One of the last moments Jessica Brown spent with her son Jake Curtis was in their kitchen.
She was having a bad day, and Jake wanted to comfort his mother.
“He came over and wrapped his arms around me and called me ‘shrimp,'” she said. That was his nickname for her because he was so much taller than her.
“He hugged me really warmly and said, ‘It will be OK, Mom. You’ll be OK,'” Brown recalled.
She responded: “I’d be lost in this world without you.”
Brown was one of several speakers at Saturday’s memorial service and paddle-out at Goleta Beach to remember her son Jake Curtis, who along with two classmates died in a car wreck on Highway 1 on May 18.

Several hundred people attended the service, including his parents, siblings, friends, family and community members. Curtis, along with 15-year-old Alexander Wood and 17-year-old Michael Ochsner, all Dos Pueblos High School students, died in the crash that also seriously injured Lompoc physician Hafez Nasr and his wife, Saghar Golpayegani.
The speakers at Goleta Beach on Saturday talked about his love for life, his sense of humor and willingness to help anyone. Curtis, 18, a senior at Dos Pueblos High School, spent time playing with and caring for his younger brother Jackson, who has Down Syndrome.

He taught his sister Delaney to play guitar. And there was so much more, his mom said. She’ll miss the funny Instagram reels he would send her. He spent hours listening to his vinyl records and would impress his contemporary and historical musical knowledge on her. She recalls how happy he was to blare music while in the shower.
They’d have Nerf gun and silly string wars in the backyard; and when he was reluctant to wake up in the morning for school, she’d blow a horn at him.
And the daily things, like how they would banter about life in the kitchen while she made dinner. She loved everything about him.
“Jake was the backbone of our family,” she said. “I would give it all back just to have one more minute with him.”
Jake’s little sister took the microphone to share some stories about her brother.
“He was so good at Monopoly,” Delaney said. “It was frustrating how good he was.”
They also had an understanding about some things.
“He would take me out in the morning to go eat ice cream for breakfast,” she said. “Or he’d say, ‘Let’s go run an errand,’ which meant let’s go get something to eat.”

Jake’s cousin Jade fought back tears when describing the relationship with her cousin.
He was 10 days older than her, and he never let her forget it. They were attached at the hip from a very young age.

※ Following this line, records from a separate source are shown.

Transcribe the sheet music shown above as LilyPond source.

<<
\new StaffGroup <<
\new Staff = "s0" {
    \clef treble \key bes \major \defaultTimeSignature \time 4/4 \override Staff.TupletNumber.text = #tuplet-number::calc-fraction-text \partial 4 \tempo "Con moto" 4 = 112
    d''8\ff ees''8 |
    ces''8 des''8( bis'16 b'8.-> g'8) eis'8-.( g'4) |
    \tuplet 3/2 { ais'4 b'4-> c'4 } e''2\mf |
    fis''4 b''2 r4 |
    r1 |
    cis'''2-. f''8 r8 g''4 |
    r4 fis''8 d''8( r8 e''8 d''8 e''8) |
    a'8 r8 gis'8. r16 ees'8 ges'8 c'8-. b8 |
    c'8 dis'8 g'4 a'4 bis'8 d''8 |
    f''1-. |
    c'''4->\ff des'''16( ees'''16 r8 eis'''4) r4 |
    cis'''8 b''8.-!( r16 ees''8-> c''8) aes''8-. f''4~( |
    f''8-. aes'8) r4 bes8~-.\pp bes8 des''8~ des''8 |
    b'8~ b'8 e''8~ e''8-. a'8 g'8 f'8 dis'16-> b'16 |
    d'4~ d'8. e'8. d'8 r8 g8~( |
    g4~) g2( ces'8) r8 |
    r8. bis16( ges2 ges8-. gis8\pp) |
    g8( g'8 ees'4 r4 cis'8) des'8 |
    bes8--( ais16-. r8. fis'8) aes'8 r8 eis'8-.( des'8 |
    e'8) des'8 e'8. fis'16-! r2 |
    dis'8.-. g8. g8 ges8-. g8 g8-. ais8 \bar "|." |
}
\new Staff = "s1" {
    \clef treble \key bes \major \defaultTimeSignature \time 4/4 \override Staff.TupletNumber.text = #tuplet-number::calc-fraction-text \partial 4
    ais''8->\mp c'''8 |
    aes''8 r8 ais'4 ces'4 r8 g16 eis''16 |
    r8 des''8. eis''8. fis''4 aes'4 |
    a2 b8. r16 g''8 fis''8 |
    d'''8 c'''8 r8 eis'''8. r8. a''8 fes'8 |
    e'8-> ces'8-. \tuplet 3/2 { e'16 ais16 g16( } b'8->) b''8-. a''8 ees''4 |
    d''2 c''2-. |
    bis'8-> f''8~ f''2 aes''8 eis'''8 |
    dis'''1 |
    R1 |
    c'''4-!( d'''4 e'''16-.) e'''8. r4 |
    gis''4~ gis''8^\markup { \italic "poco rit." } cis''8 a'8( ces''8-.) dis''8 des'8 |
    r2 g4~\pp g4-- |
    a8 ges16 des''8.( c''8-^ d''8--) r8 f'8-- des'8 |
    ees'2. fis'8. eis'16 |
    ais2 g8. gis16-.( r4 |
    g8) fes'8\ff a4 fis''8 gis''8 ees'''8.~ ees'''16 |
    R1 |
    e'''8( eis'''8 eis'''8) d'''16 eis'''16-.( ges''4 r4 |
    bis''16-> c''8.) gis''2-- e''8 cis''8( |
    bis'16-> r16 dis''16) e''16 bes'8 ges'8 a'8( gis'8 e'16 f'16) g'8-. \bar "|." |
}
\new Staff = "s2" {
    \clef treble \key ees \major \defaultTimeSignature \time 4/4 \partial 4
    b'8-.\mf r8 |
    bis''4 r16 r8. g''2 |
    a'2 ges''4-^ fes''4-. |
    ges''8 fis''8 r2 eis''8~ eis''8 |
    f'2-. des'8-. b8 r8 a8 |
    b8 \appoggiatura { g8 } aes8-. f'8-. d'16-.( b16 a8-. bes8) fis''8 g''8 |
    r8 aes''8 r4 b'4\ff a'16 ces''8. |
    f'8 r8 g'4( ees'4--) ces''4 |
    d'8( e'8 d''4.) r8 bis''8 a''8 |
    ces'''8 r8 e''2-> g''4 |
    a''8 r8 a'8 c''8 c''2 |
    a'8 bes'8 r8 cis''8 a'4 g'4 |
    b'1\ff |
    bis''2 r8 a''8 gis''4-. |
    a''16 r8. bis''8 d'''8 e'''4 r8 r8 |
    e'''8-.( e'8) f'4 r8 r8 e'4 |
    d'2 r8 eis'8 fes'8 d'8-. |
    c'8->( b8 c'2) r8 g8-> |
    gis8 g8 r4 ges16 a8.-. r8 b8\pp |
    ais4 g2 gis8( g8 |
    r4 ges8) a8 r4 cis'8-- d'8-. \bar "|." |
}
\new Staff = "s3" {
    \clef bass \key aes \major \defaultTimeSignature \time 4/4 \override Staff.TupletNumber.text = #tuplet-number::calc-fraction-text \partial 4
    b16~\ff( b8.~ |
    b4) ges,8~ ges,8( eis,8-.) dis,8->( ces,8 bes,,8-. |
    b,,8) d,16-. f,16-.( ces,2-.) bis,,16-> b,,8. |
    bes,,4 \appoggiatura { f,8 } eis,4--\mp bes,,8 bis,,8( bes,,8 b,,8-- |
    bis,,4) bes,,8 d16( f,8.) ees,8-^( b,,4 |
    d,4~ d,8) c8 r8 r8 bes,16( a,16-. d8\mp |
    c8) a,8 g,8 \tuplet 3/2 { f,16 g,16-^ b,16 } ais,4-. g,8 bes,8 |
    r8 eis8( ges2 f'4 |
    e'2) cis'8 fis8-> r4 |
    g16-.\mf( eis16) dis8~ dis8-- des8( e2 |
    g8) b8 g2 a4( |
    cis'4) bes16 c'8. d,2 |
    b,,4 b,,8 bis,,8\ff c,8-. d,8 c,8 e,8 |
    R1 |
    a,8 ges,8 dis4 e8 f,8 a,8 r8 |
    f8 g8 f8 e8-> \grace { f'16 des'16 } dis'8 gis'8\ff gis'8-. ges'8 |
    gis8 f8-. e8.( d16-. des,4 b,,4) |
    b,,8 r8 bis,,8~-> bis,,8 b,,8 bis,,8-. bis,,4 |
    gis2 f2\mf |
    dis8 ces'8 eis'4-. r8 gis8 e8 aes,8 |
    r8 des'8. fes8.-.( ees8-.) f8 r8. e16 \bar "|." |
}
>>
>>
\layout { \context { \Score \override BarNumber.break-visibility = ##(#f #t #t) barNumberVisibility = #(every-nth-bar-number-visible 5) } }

They spent hours at the beach together playing in the sand and got their hands dirty every year on the family annual dove hunting trip in Yuma, Arizona.
On Thursday, Jade’s Catholic high school held its baccalaureate mass in honor of graduates. During the prayers of the faithful, Jake’s name was read.
“It didn’t really feel real until that moment,” Jade said. “In that moment I felt such profound sadness, but also his presence saying, ‘You’re A, being dramatic, and B, I am fine; I am happy and I am safe.'”
She said nothing in life is guaranteed.
“He was so compassionate and caring,” she said. “The first thing he would do would give me this giant hug.”

Without him, she said, “the world will be missing a beacon of life that it needs now more than ever.”
Jade said his death “feels so wrong.”
“We’re all going to miss him so much,” she said. “I feel like a part of me is missing. He was so good.”
Among the speakers on Saturday were his mother, father Dax Curtis, grandparents Jeff and Kate Brown, his uncle Justin Curtis, sister Delaney Curtis, his uncle Robert Curtis, and several of his friends, along with a church pastor.
Robert Curtis said one his best moments with Jake was during the annual dove hunting trips.
“We just had a really good time,” he said. “It was some of the best family bonding you could ask for, whether it was shooting shotguns, getting birds, or jumping into rivers or wrestling in the hotel swimming pool, we were always kind of joking with each other. We just had so much fun.”

He joked that the last couple of years it was harder to “give him noogies because he was getting so much taller” than him.
My new saying is I am going to be like Jake on this matter and approach things like Jake because he was very present and very thoughtful in everything he did. Anything he put his mind to, he did it well.
Jessica Brown urged the crowd to be patient and live in the moment.
“It’s through you that his legacy lives on,” she said. “His memory lives on in all of you. The way we keep him going is to go forward and be great. He never got the chance to live his dreams, but that doesn’t mean you shouldn’t throw yourself wholeheartedly into everything you do, like he did.”